— Supplied text —
[Start of section]
Witness 4 had provided a statement to GTC Scotland which was signed and dated 27 April 2020, and she confirmed that what was written in the statement was accurate. At the outset of her evidence, she read aloud her witness statement. She told the Panel she was the Headteacher at the school and the mother of Pupil A. She had become aware of an injury to Pupil A’s hand at lunchtime on 14 September 2018 when she noticed some surgical tape on the inside of the palm of his hand. Witness 4 told the Panel that Pupil A had just said that he had hurt himself. She stated that the Teacher had also told her that Pupil A had hurt his hand and that she had treated it. In the evening, she and her husband had noted that the wound was only covered in surgical tape. She stated that she did not see any loose skin. When she spoke to Pupil A it did not seem like anything major; he was not upset. He just told Witness 4 that he had hurt his palm with a pencil. She was contacted by Witness 2 the following Monday with the allegations about the Teacher. She was concerned as she had understood (incorrectly) that the Teacher had no first aid qualification. As the incident involved her son, it was to be investigated by a headteacher from another school. Within a week she was alerted by a colleague, Colleague 3, to the incident with Pupil B and spoke to the child’s mother, Witness 5, on the phone. After discussion with management, it was decided to suspend the Teacher. After the Teacher returned to work in January 2019, the Teacher was told that over the next few months she would be monitored as this was a condition agreed at the hearing, and also that she would be provided support wherever it was needed. The Teacher had tried to discuss the incident regarding Pupil A with Witness 4, but Witness 4 refused to do so.
When the school was being visited by QIOs on 7 February 2019, Witness 1 reported to her that the Teacher had grabbed one pupil by the wrist, and that another of the pupils had been crying when she was in the class, and the Teacher had not dealt with that. Matters were taken out of Witness 4’s hands at that point and the Teacher was suspended.
She accepted that no formal support was put in place for the Teacher on her return from initial suspension. In hindsight, Witness 4 agreed that she could have done better. She could not remember how pupils C and D were identified.
[End of section]
— Problems and tasks —
a - Retype the witness account word for word, starting at "When the school" and ending at "Teacher was suspended.".
b - Take the entries starting at the first line and ending at the line that contains "ее действие подпадают все". Give only those lines, with "Buscar" swapped for "Search" and everything else unchanged.
The witness account and the entries are unrelated material.

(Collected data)
[Start of section]
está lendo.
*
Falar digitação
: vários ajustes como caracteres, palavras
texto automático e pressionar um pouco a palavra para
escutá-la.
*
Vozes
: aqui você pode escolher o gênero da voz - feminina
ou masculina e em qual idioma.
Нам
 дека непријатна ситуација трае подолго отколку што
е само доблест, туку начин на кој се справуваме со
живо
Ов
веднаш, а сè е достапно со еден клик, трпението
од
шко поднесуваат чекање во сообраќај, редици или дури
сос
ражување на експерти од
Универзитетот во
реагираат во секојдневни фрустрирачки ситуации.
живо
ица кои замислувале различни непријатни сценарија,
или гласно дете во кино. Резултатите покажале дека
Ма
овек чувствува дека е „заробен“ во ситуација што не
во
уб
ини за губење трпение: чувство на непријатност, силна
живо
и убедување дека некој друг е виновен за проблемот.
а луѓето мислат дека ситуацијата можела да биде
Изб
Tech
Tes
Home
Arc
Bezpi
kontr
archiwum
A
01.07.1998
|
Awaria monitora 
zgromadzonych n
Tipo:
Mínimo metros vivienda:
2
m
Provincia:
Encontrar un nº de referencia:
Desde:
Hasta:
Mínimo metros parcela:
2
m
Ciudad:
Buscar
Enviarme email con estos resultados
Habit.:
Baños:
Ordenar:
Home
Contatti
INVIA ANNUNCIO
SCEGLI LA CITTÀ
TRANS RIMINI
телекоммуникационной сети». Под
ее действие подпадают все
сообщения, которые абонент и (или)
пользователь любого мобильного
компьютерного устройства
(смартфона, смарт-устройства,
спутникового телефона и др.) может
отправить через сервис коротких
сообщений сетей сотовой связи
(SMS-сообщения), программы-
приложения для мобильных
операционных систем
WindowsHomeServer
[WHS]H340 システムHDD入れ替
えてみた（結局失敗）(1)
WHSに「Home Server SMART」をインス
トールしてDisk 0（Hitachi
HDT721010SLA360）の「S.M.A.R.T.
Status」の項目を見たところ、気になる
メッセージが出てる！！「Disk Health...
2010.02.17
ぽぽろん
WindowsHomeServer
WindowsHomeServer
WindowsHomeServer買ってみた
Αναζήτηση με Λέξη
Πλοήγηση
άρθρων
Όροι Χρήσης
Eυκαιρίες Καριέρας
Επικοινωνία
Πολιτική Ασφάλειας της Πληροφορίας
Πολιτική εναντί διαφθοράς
[End of section]
— Responses by item number —
a -
When the school was being visited by QIOs on 7 February 2019, Witness 1 reported to her that the Teacher had grabbed one pupil by the wrist, and that another of the pupils had been crying when she was in the class, and the Teacher had not dealt with that. Matters were taken out of Witness 4’s hands at that point and the Teacher was suspended.

b -
está lendo.
*
Falar digitação
: vários ajustes como caracteres, palavras
texto automático e pressionar um pouco a palavra para
escutá-la.
*
Vozes
: aqui você pode escolher o gênero da voz - feminina
ou masculina e em qual idioma.
Нам
 дека непријатна ситуација трае подолго отколку што
е само доблест, туку начин на кој се справуваме со
живо
Ов
веднаш, а сè е достапно со еден клик, трпението
од
шко поднесуваат чекање во сообраќај, редици или дури
сос
ражување на експерти од
Универзитетот во
реагираат во секојдневни фрустрирачки ситуации.
живо
ица кои замислувале различни непријатни сценарија,
или гласно дете во кино. Резултатите покажале дека
Ма
овек чувствува дека е „заробен“ во ситуација што не
во
уб
ини за губење трпение: чувство на непријатност, силна
живо
и убедување дека некој друг е виновен за проблемот.
а луѓето мислат дека ситуацијата можела да биде
Изб
Tech
Tes
Home
Arc
Bezpi
kontr
archiwum
A
01.07.1998
|
Awaria monitora 
zgromadzonych n
Tipo:
Mínimo metros vivienda:
2
m
Provincia:
Encontrar un nº de referencia:
Desde:
Hasta:
Mínimo metros parcela:
2
m
Ciudad:
Search
Enviarme email con estos resultados
Habit.:
Baños:
Ordenar:
Home
Contatti
INVIA ANNUNCIO
SCEGLI LA CITTÀ
TRANS RIMINI
телекоммуникационной сети». Под
ее действие подпадают все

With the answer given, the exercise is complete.